I've got a trivial recursive integer Fibonacci function:
int fib(int x) { return (x < 2 ? x : fib(x-1)+fib(x-2)); }
My hand-coded assembly looks like this:
fib:
cmp eax, 2
jl fin
push eax
dec eax
call fib
push eax
mov eax, [esp+4]
add eax, -2
call fib
add eax, [esp]
add esp, 8
fin:
ret
Compiling that function to Intel-syntax assembler using gcc -O2 produces this enigmatic code:
_fib:
push edi
push esi
push ebx
sub esp, 16
mov edi, DWORD PTR [esp+32]
cmp edi, 1
jle L4
mov ebx, edi
xor esi, esi
L3:
lea eax, [ebx-1]
mov DWORD PTR [esp], eax
call _fib
sub ebx, 2
add esi, eax
cmp ebx, 1
jg L3
and edi, 1
L2:
lea eax, [esi+edi]
add esp, 16
pop ebx
pop esi
pop edi
ret
L4:
xor esi, esi
jmp L2
So I guess the calling convention is argument at [esp+4] and return value in eax. It starts by pushing edi, esi and ebx. Then it claims another 16 bytes for a stack frame, enough for 4 temporary ints. Then edi is read from [esp+32], which is the argument. If the argument is <=1 then it jumps to L4 which zeroes out (?) esi before jumping back to L2 which sets eax=esi+edi which is just the argument edi. If the argument was >1 then the argument is copied into ebx and zeroes esi before falling through into L3. In L3, it sets eax=ebx-1 and stores the result (n-1) at esp in the stack frame before recursing to calculate fib(n-1). The result is added to esi, ebx is set to n-2 and it loops back to L3 if ebx>1 otherwise it extracts the lower bit of edi before falling through to L2.

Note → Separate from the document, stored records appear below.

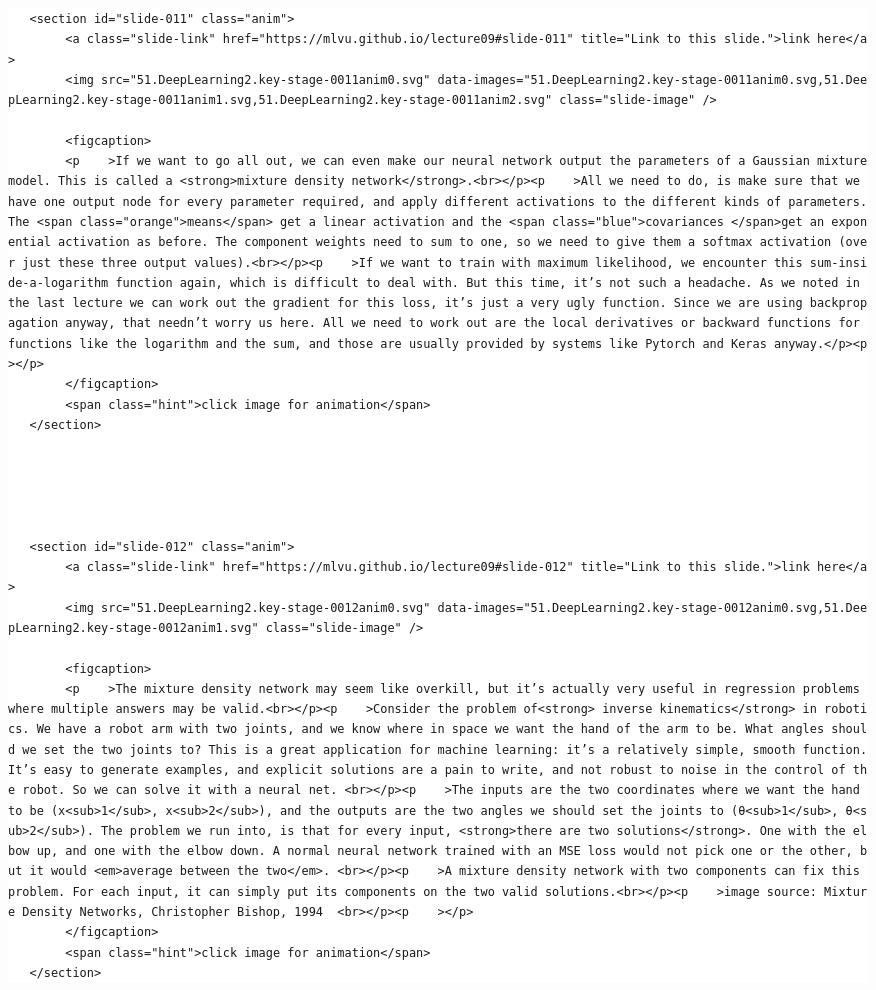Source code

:



       <section id="slide-011" class="anim">
            <a class="slide-link" href="https://mlvu.github.io/lecture09#slide-011" title="Link to this slide.">link here</a>
            <img src="51.DeepLearning2.key-stage-0011anim0.svg" data-images="51.DeepLearning2.key-stage-0011anim0.svg,51.DeepLearning2.key-stage-0011anim1.svg,51.DeepLearning2.key-stage-0011anim2.svg" class="slide-image" />

            <figcaption>
            <p    >If we want to go all out, we can even make our neural network output the parameters of a Gaussian mixture model. This is called a <strong>mixture density network</strong>.<br></p><p    >All we need to do, is make sure that we have one output node for every parameter required, and apply different activations to the different kinds of parameters. The <span class="orange">means</span> get a linear activation and the <span class="blue">covariances </span>get an exponential activation as before. The component weights need to sum to one, so we need to give them a softmax activation (over just these three output values).<br></p><p    >If we want to train with maximum likelihood, we encounter this sum-inside-a-logarithm function again, which is difficult to deal with. But this time, it’s not such a headache. As we noted in the last lecture we can work out the gradient for this loss, it’s just a very ugly function. Since we are using backpropagation anyway, that needn’t worry us here. All we need to work out are the local derivatives or backward functions for functions like the logarithm and the sum, and those are usually provided by systems like Pytorch and Keras anyway.</p><p    ></p>
            </figcaption>
            <span class="hint">click image for animation</span>
       </section>





       <section id="slide-012" class="anim">
            <a class="slide-link" href="https://mlvu.github.io/lecture09#slide-012" title="Link to this slide.">link here</a>
            <img src="51.DeepLearning2.key-stage-0012anim0.svg" data-images="51.DeepLearning2.key-stage-0012anim0.svg,51.DeepLearning2.key-stage-0012anim1.svg" class="slide-image" />

            <figcaption>
            <p    >The mixture density network may seem like overkill, but it’s actually very useful in regression problems where multiple answers may be valid.<br></p><p    >Consider the problem of<strong> inverse kinematics</strong> in robotics. We have a robot arm with two joints, and we know where in space we want the hand of the arm to be. What angles should we set the two joints to? This is a great application for machine learning: it’s a relatively simple, smooth function. It’s easy to generate examples, and explicit solutions are a pain to write, and not robust to noise in the control of the robot. So we can solve it with a neural net. <br></p><p    >The inputs are the two coordinates where we want the hand to be (x<sub>1</sub>, x<sub>2</sub>), and the outputs are the two angles we should set the joints to (θ<sub>1</sub>, θ<sub>2</sub>). The problem we run into, is that for every input, <strong>there are two solutions</strong>. One with the elbow up, and one with the elbow down. A normal neural network trained with an MSE loss would not pick one or the other, but it would <em>average between the two</em>. <br></p><p    >A mixture density network with two components can fix this problem. For each input, it can simply put its components on the two valid solutions.<br></p><p    >image source: Mixture Density Networks, Christopher Bishop, 1994  <br></p><p    ></p>
            </figcaption>
            <span class="hint">click image for animation</span>
       </section>
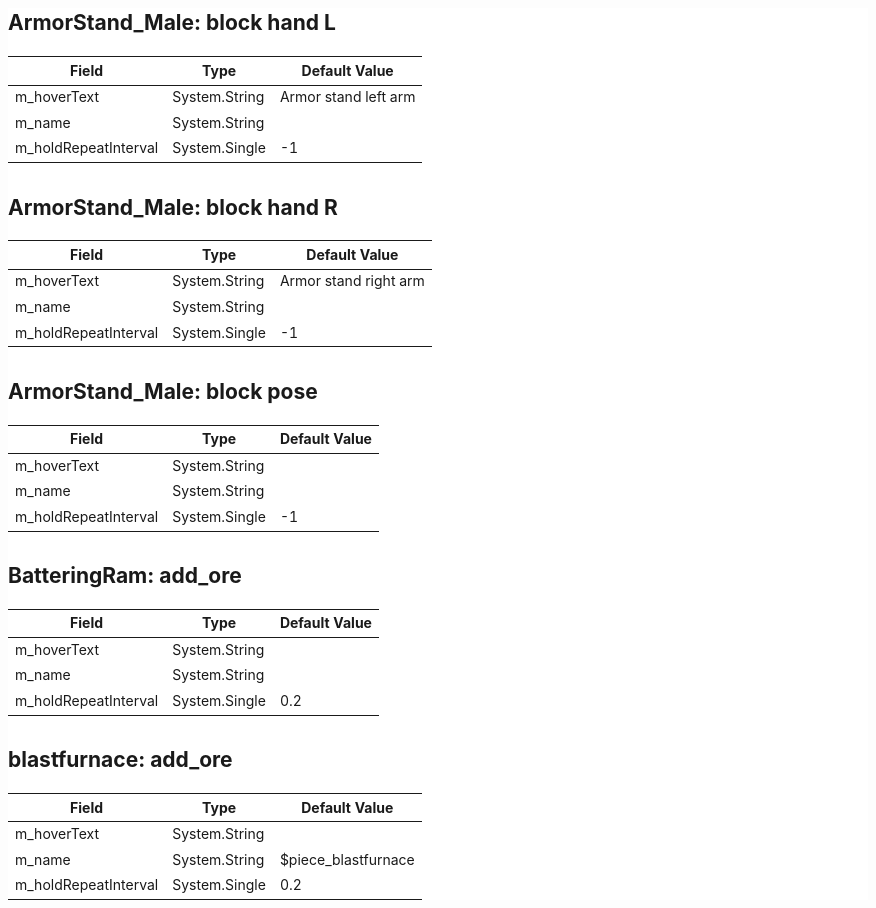 ## ArmorStand_Male: block hand L

|Field|Type|Default Value|
|-----|----|-------------|
|m_hoverText|System.String|Armor stand left arm|
|m_name|System.String||
|m_holdRepeatInterval|System.Single|-1|

## ArmorStand_Male: block hand R

|Field|Type|Default Value|
|-----|----|-------------|
|m_hoverText|System.String|Armor stand right arm|
|m_name|System.String||
|m_holdRepeatInterval|System.Single|-1|

## ArmorStand_Male: block pose

|Field|Type|Default Value|
|-----|----|-------------|
|m_hoverText|System.String||
|m_name|System.String||
|m_holdRepeatInterval|System.Single|-1|

## BatteringRam: add_ore

|Field|Type|Default Value|
|-----|----|-------------|
|m_hoverText|System.String||
|m_name|System.String||
|m_holdRepeatInterval|System.Single|0.2|

## blastfurnace: add_ore

|Field|Type|Default Value|
|-----|----|-------------|
|m_hoverText|System.String||
|m_name|System.String|$piece_blastfurnace|
|m_holdRepeatInterval|System.Single|0.2|
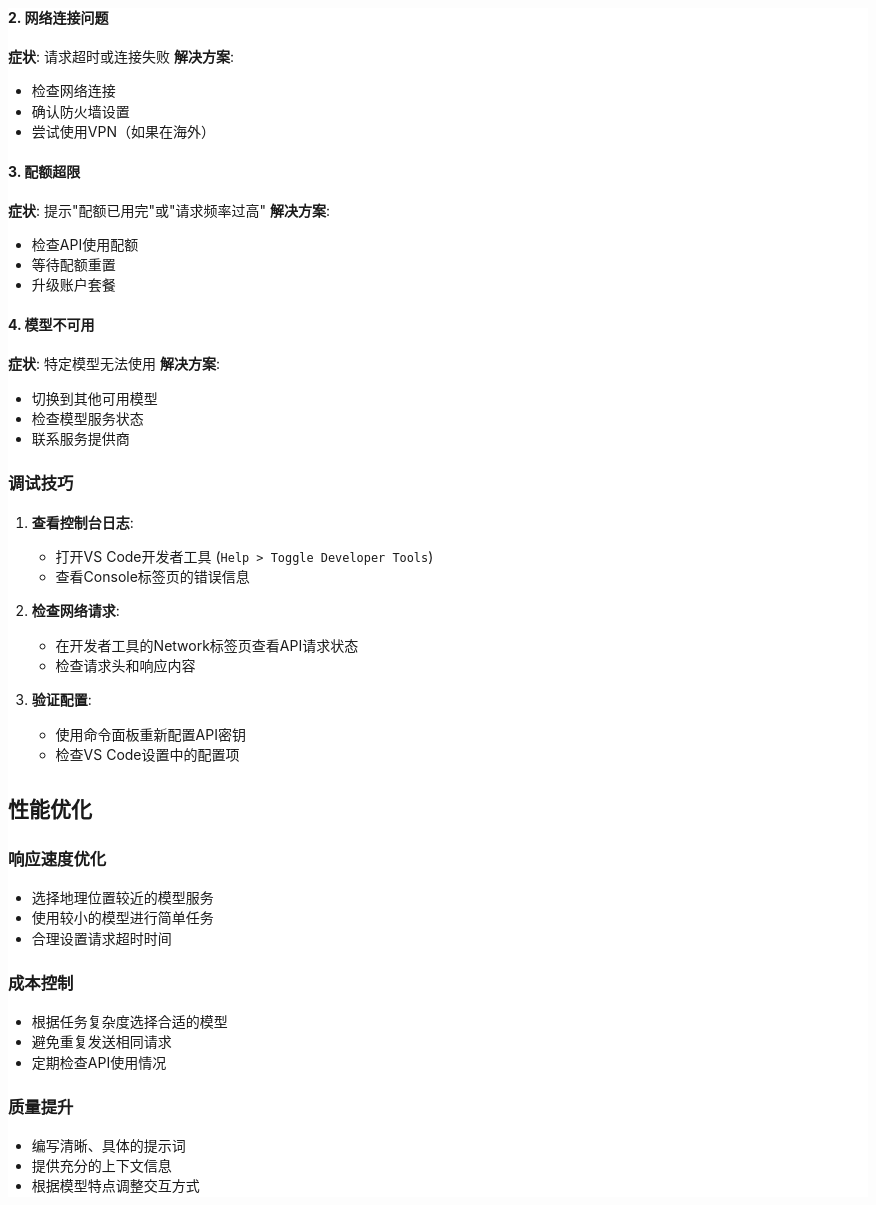 #### 2. 网络连接问题
**症状**: 请求超时或连接失败
**解决方案**:
- 检查网络连接
- 确认防火墙设置
- 尝试使用VPN（如果在海外）

#### 3. 配额超限
**症状**: 提示"配额已用完"或"请求频率过高"
**解决方案**:
- 检查API使用配额
- 等待配额重置
- 升级账户套餐

#### 4. 模型不可用
**症状**: 特定模型无法使用
**解决方案**:
- 切换到其他可用模型
- 检查模型服务状态
- 联系服务提供商

### 调试技巧

1. **查看控制台日志**:
   - 打开VS Code开发者工具 (`Help > Toggle Developer Tools`)
   - 查看Console标签页的错误信息

2. **检查网络请求**:
   - 在开发者工具的Network标签页查看API请求状态
   - 检查请求头和响应内容

3. **验证配置**:
   - 使用命令面板重新配置API密钥
   - 检查VS Code设置中的配置项

## 性能优化

### 响应速度优化
- 选择地理位置较近的模型服务
- 使用较小的模型进行简单任务
- 合理设置请求超时时间

### 成本控制
- 根据任务复杂度选择合适的模型
- 避免重复发送相同请求
- 定期检查API使用情况

### 质量提升
- 编写清晰、具体的提示词
- 提供充分的上下文信息
- 根据模型特点调整交互方式
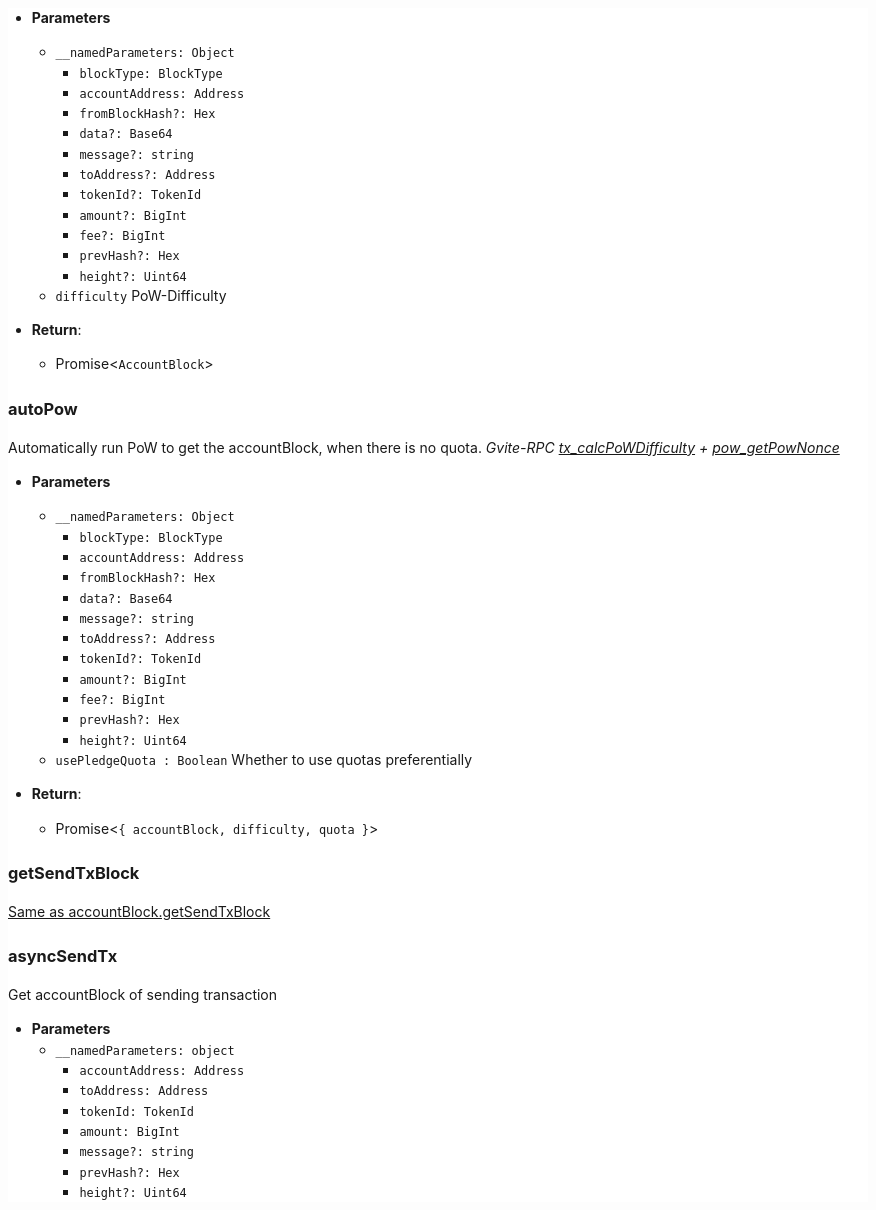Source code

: - **Parameters** 
    * `__namedParameters: Object`
        - `blockType: BlockType`
        - `accountAddress: Address`
        - `fromBlockHash?: Hex`
        - `data?: Base64`
        - `message?: string`
        - `toAddress?: Address`
        - `tokenId?: TokenId`
        - `amount?: BigInt`
        - `fee?: BigInt`
        - `prevHash?: Hex`
        - `height?: Uint64`
    * `difficulty` PoW-Difficulty

- **Return**:
    * Promise<`AccountBlock`>

### autoPow
Automatically run PoW to get the accountBlock, when there is no quota. *Gvite-RPC [tx_calcPoWDifficulty](../../rpcv1/tx.md) + [pow_getPowNonce](../../rpcv1/pow.md)*

- **Parameters** 
    * `__namedParameters: Object`
        - `blockType: BlockType`
        - `accountAddress: Address`
        - `fromBlockHash?: Hex`
        - `data?: Base64`
        - `message?: string`
        - `toAddress?: Address`
        - `tokenId?: TokenId`
        - `amount?: BigInt`
        - `fee?: BigInt`
        - `prevHash?: Hex`
        - `height?: Uint64`
    * `usePledgeQuota : Boolean` Whether to use quotas preferentially

- **Return**:
    * Promise<`{ accountBlock, difficulty, quota }`>

### getSendTxBlock
[Same as accountBlock.getSendTxBlock](../tool/accountBlock.md)

### asyncSendTx
Get accountBlock of sending transaction

- **Parameters** 
    * `__namedParameters: object`
        - `accountAddress: Address`
        - `toAddress: Address`
        - `tokenId: TokenId`
        - `amount: BigInt`
        - `message?: string`
        - `prevHash?: Hex`
        - `height?: Uint64`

Why is this code so convoluted (e.g. is there a name for an optimization that has been done that I'm not seeing?)?
The recursive calls fib(n-2) seem to have been replaced with a loop accumulating in esi but that call wasn't in tail position so how was this done?
What is the purpose of the and edi, 1?
What is the purpose of the mov DWORD PTR [esp], eax?
Why is the stack frame so large?
Can you disassemble this algorithm back into C to make it clearer what is going on?
My preliminary impression is that GCC generates pretty poor x86 assembler. In this case, over 2× more code for equal performance (3.25s for fib(40) on this 1.6GHz Atom for both programs). Is that fair?